WORK INSTRUCTION 1
Extract every line of the rows below that contains the string "pets".

PAGE EXTRACT
-=-=-=-=-

Personally, I'm not a huge fan of synthetic words derived from Latin and (particularly) Greek so can happily live without obambulate, subtopia, concinnity and opsimath. Of course, please excuse my hypocrisy for those words of classic (and pseudo-classic) origin I do use! melange is a French loan word than offers nothing more than mix or mixture.
Philistine is more than vaguely racist. So, I guess only flapdoodle is looking for more exercise!
>melange is a French loan word than offers nothing more than mix or mixture.
Melange is also an English jargon term in Geology for certain bodies of mixed rock, and in gem stone trading for an assortment of diamonds of different sizes. Some also say it gives Guild Navigators the ability to fold space....
"Philistine is more than vaguely racist."
Only if you conflate it with Palestine, otherwise who is there to be offended?
I gave up on proper words years ago when a group of people looked at me as if I were an alien for using the word 'effervescent'. None of them knew what it meant. I was further disquieted upon discovering that none of the attendant group understood the word after I explained what it meant.
However, I am prepared to be lambasted for poor educational methods rather than cynically ascribing negative mental attributes to the aforementioned group of x-tards.
In the words of Dr. Johnson's nemesis:- I'm anispeptic, frasmotic, even compunctuous to have caused you such pericombobulation.

-=-=-=-=-

INFORMATION
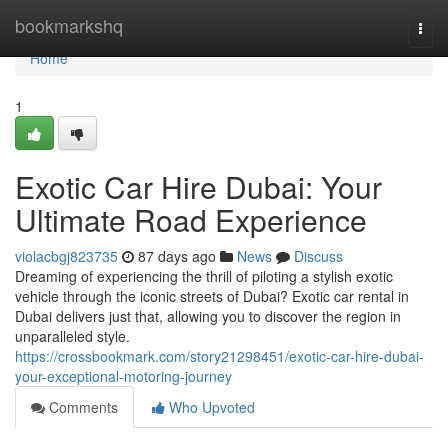
Home
bookmarkshq
Togg
navi
Home
1
Exotic Car Hire Dubai: Your
Ultimate Road Experience
violacbgj823735
87 days ago
News
Discuss
Dreaming of experiencing the thrill of piloting a stylish exotic
vehicle through the iconic streets of Dubai? Exotic car rental in
Dubai delivers just that, allowing you to discover the region in
unparalleled style.
https://crossbookmark.com/story21298451/exotic-car-hire-dubai-
your-exceptional-motoring-journey
Comments
Who Upvoted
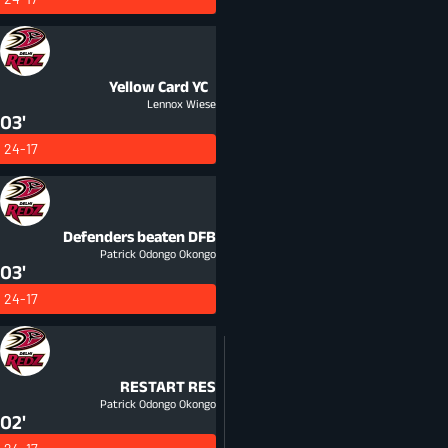
Yellow Card
YC
Lennox Wiese
03'
24-17
Defenders beaten
DFB
Patrick Odongo Okongo
03'
24-17
RESTART
RES
Patrick Odongo Okongo
02'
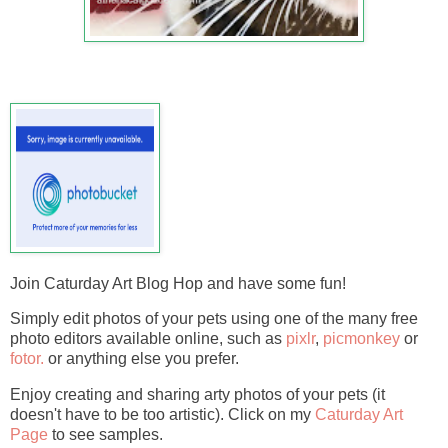
Join Caturday Art Blog Hop and have some fun!
Simply edit photos of your pets using one of the many free
photo editors available online, such as
pixlr
,
picmonkey
or
fotor.
or anything else you prefer.
Enjoy creating and sharing arty photos of your pets (it
doesn't have to be too artistic). Click on my
Caturday Art
Page
to see samples.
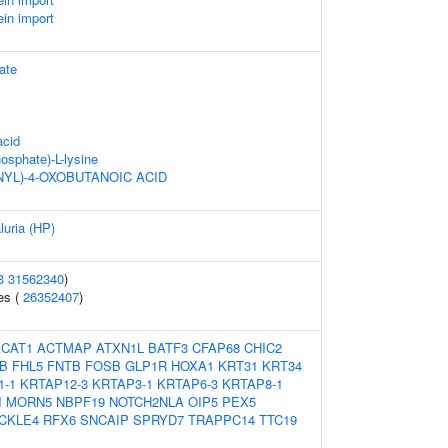
ein import
ate
acid
hosphate)-L-lysine
NYL)-4-OXOBUTANOIC ACID
luria (HP)
3
31562340
)
es (
26352407
)
ACAT1
ACTMAP
ATXN1L
BATF3
CFAP68
CHIC2
B
FHL5
FNTB
FOSB
GLP1R
HOXA1
KRT31
KRT34
1-1
KRTAP12-3
KRTAP3-1
KRTAP6-3
KRTAP8-1
I
MORN5
NBPF19
NOTCH2NLA
OIP5
PEX5
CKLE4
RFX6
SNCAIP
SPRYD7
TRAPPC14
TTC19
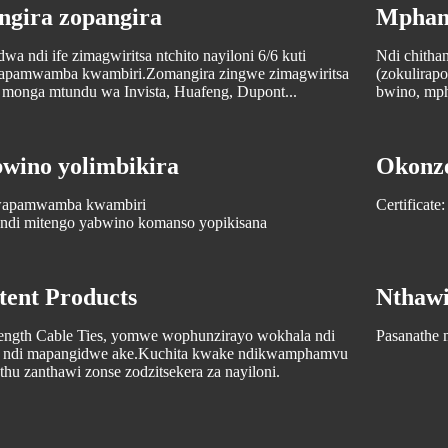
ngira zopangira
Mpham
a ndi ife zimagwiritsa ntchito nayiloni 6/6 kuti
Ndi chitha
 wapamwamba kwambiri.Zomangira zingwe zimagwiritsa
(zokulirapo
o monga mtundu wa Invista, Huafeng, Dupont...
bwino, mp
ino yolimbikira
Okonze
 wapamwamba kwambiri
Certifica
 ndi mitengo yabwino komanso yopikisana
tent Products
Nthawi
rength Cable Ties, yomwe wophunzirayo wokhala ndi
Pasanathe m
po ndi mapangidwe ake.Kuchita kwake ndikwamphamvu
hu zanthawi zonse zodzitsekera za nayiloni.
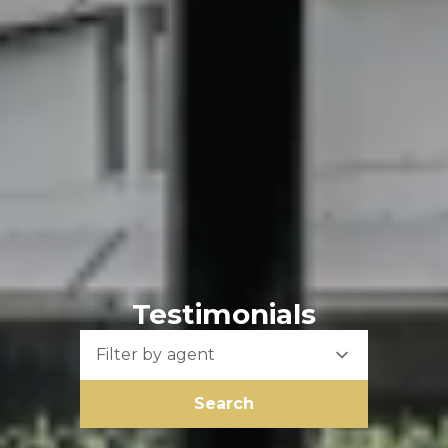
Testimonials
Filter by agent
Search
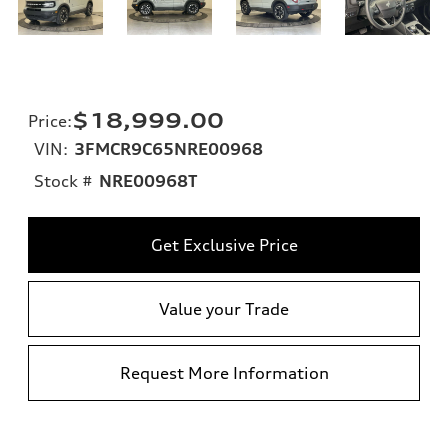
$18,999.00
Price
:
VIN:
3FMCR9C65NRE00968
Stock #
NRE00968T
Get Exclusive Price
Value your Trade
Request More Information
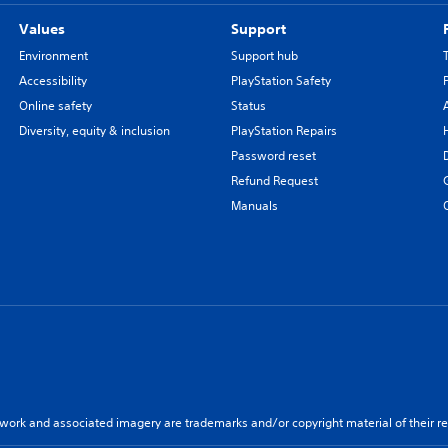
Values
Support
Environment
Support hub
Accessibility
PlayStation Safety
Online safety
Status
Diversity, equity & inclusion
PlayStation Repairs
Password reset
Refund Request
Manuals
twork and associated imagery are trademarks and/or copyright material of their re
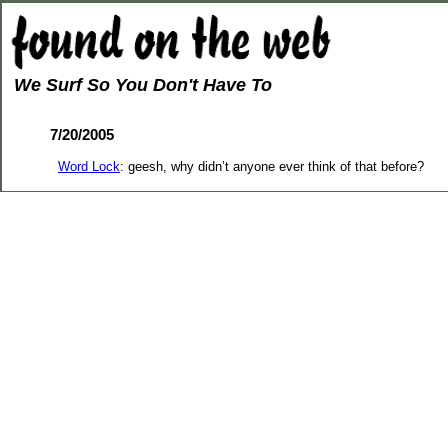
We Surf So You Don't Have To
7/20/2005
Word Lock
: geesh, why didn’t anyone ever think of that before?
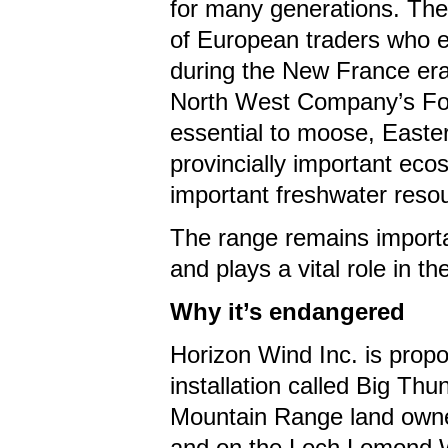
for many generations. Thei
of European traders who es
during the New France era 
North West Company’s Fort
essential to moose, Easter
provincially important ec
important freshwater resou
The range remains importan
and plays a vital role in 
Why it’s endangered
Horizon Wind Inc. is propo
installation called Big Th
Mountain Range land owne
and on the Loch Lomond Wa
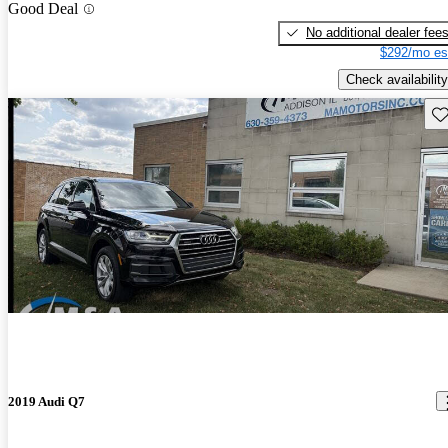
Good Deal
No additional dealer fee
$292/mo es
Check availability
Sav
2019 Audi Q7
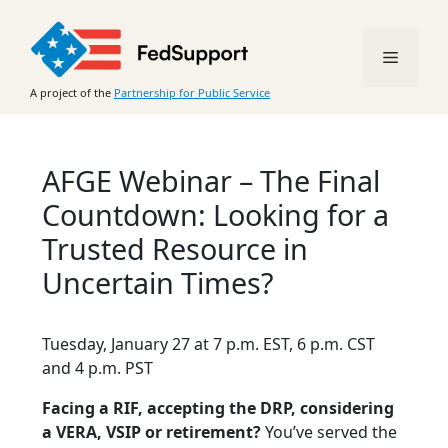
Skip
to
Menu
content
A project of the
Partnership for Public Service
AFGE Webinar – The Final
Countdown: Looking for a
Trusted Resource in
Uncertain Times?
Tuesday, January 27 at 7 p.m. EST, 6 p.m. CST
and 4 p.m. PST
Facing a RIF, accepting the DRP, considering
a VERA, VSIP or retirement?
You’ve served the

-=-=-=-=-

WORK INSTRUCTION 2
In the discussion of uncommon words above, what does the term "melange" denote in geology?

YOUR SOLUTION 1
Simply edit photos of your pets using one of the many free
Enjoy creating and sharing arty photos of your pets (it

YOUR SOLUTION 2
It denotes certain bodies of mixed rock.